I had solo time booked for one of the 2-32s in the morning, so I took 87R up for three flights to between 4,000 and 3,000 feet. The longer tow and smooth air gave me time to box the wake, which worked just fine.
I didn't do much exciting other than practice some speed control in turns and look for lift (there was none yet). I was mainly interested in trying to improve my landings. I entered the pattern a bit higher than normal and did a better job that I had recently.
ASK-21 Training
Later in the day, Jim and I took the ASK-21 up to practice some maneuvers in a different glider. Our first flight was a high tow (5,000 feet) which gave me time to box the wake on tow and re-acquaint myself with flying a more responsive glider.
Off tow, we ran thru a bunch of maneuvers to get used to flying the 21: slow flight, imminent stalls (forward and turning), stalls, steep turns, spiral dive recovery, full-stick-back turns, and incipient spins. It was a whirlwind tour of flying the 21 but it came pretty easily and I enjoyed it. We landed on on runway 24 without much trouble. The spoilers threw me a bit. They don't slow the glider like those on the 2-32.

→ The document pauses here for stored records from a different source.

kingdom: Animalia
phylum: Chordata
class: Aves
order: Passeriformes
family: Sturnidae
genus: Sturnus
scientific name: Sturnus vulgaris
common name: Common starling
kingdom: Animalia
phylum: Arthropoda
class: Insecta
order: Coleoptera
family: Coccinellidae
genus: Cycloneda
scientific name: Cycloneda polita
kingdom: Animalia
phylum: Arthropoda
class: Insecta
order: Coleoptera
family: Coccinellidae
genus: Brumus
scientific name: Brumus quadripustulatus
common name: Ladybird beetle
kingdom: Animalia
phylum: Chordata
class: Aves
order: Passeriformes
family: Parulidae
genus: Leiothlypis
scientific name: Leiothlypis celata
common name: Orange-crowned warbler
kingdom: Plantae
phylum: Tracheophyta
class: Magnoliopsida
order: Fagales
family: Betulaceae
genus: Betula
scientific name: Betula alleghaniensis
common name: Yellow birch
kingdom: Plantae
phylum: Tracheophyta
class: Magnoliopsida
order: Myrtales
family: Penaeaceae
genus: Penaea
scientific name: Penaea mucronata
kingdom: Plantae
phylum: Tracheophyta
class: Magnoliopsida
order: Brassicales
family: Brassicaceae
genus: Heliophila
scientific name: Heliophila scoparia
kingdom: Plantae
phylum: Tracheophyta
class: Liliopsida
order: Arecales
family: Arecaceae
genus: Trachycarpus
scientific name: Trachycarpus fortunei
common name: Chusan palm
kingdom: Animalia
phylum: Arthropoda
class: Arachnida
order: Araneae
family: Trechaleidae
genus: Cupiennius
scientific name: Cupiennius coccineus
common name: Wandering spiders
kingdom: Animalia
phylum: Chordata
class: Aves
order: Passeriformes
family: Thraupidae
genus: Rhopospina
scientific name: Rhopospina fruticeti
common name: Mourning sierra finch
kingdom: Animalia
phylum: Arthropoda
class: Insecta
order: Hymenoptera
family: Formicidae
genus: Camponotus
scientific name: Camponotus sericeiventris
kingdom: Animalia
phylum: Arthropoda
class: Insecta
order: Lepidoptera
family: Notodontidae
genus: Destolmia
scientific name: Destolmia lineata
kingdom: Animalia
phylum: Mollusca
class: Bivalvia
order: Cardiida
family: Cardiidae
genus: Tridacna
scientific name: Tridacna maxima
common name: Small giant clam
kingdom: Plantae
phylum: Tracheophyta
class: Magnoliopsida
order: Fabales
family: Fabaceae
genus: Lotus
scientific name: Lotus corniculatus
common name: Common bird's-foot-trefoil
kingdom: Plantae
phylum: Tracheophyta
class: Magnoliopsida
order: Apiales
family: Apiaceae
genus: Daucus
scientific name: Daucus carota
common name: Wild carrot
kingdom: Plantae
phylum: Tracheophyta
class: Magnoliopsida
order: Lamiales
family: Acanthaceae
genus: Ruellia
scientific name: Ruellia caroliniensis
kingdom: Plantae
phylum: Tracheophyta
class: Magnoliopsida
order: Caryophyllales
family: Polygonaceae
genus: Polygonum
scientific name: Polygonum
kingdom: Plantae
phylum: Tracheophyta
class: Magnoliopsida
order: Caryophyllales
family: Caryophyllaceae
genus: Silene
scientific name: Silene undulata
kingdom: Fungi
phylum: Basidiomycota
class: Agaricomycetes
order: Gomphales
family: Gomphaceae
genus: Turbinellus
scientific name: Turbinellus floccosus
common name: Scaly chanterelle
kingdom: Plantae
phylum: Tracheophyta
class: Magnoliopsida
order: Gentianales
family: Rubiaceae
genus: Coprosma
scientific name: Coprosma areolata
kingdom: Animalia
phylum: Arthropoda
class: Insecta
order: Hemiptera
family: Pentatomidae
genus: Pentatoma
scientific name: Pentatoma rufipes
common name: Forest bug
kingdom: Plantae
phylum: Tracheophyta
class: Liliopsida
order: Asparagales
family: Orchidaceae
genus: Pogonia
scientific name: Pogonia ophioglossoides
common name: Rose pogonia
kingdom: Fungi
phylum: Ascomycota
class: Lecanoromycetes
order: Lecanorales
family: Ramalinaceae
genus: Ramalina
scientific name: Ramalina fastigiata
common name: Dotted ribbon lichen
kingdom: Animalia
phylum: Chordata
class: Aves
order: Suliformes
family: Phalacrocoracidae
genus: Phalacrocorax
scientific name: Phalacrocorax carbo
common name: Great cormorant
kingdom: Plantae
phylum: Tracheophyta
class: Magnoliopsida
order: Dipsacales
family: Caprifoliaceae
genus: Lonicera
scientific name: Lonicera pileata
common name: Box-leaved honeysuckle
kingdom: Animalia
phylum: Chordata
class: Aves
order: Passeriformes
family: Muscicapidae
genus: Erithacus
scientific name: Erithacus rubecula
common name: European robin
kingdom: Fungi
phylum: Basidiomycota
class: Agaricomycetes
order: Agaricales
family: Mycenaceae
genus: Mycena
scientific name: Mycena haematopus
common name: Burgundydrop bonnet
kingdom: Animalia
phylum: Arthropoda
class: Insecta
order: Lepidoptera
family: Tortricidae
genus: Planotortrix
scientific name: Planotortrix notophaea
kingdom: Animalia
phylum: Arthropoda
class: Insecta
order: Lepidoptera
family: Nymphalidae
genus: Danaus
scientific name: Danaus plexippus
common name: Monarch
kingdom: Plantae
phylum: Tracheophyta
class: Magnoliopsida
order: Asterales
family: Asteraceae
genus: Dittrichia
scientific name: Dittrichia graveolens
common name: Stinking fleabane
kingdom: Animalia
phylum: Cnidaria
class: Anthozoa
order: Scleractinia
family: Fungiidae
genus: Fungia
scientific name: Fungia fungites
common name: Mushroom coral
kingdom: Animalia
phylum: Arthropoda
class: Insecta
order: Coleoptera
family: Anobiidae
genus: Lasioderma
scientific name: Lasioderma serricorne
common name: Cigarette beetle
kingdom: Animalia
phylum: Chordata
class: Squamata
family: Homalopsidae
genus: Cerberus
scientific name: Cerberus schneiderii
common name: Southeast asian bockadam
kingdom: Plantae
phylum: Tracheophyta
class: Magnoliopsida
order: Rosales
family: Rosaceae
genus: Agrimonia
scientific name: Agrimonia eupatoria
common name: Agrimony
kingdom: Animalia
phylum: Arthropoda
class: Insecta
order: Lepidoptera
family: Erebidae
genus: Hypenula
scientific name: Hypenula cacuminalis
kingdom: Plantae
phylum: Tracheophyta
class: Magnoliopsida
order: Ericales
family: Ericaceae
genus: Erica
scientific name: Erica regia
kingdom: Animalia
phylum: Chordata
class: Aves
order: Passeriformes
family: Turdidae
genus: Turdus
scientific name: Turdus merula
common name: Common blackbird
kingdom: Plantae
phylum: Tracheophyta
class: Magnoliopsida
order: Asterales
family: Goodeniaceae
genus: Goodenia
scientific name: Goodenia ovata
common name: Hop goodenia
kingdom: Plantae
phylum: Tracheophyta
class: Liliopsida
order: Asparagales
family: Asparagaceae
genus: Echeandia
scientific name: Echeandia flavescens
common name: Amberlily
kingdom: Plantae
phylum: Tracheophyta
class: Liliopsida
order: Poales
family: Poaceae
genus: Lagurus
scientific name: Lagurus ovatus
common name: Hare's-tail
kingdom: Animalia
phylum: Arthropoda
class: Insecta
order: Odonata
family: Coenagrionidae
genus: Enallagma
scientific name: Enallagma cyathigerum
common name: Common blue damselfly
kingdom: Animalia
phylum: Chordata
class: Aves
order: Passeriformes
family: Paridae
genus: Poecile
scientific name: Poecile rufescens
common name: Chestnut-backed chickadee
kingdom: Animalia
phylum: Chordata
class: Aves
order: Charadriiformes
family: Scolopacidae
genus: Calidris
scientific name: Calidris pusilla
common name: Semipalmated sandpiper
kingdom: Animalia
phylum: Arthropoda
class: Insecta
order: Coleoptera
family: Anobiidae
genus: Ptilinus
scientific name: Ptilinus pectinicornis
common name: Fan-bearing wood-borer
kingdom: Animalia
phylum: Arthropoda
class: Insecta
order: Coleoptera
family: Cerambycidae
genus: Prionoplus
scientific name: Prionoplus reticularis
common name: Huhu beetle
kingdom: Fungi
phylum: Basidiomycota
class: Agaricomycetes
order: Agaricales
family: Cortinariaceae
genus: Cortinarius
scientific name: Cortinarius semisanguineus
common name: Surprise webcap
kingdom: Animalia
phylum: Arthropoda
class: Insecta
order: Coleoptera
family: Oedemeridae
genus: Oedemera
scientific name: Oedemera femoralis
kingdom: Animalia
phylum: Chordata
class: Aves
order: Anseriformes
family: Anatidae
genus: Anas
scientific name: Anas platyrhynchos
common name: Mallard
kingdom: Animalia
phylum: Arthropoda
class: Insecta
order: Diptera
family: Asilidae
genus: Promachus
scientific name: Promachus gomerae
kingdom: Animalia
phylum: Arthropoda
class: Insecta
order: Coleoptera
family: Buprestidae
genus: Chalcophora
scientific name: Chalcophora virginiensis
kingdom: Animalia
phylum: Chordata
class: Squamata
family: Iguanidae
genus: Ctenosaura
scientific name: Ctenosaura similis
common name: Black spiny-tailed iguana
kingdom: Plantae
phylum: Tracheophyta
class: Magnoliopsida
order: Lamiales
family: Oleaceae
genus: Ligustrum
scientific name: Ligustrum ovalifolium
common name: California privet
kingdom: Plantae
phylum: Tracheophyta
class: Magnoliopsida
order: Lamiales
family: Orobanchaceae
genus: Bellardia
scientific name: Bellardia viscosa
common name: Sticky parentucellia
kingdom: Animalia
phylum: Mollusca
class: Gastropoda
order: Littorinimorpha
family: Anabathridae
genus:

The next two flights were lower. We worked on a few more things, mainly slips. Then I got to put them to use, landing without spoilers on runway 31 and 24. The ASK-21 can slip a lot harder than the 2-32, so it wasn't too bad.
Jim said that I did well enough on the flights that he'd be able to solo me in the 21 with just a few more short flights to make sure I can takeoff and land without incident.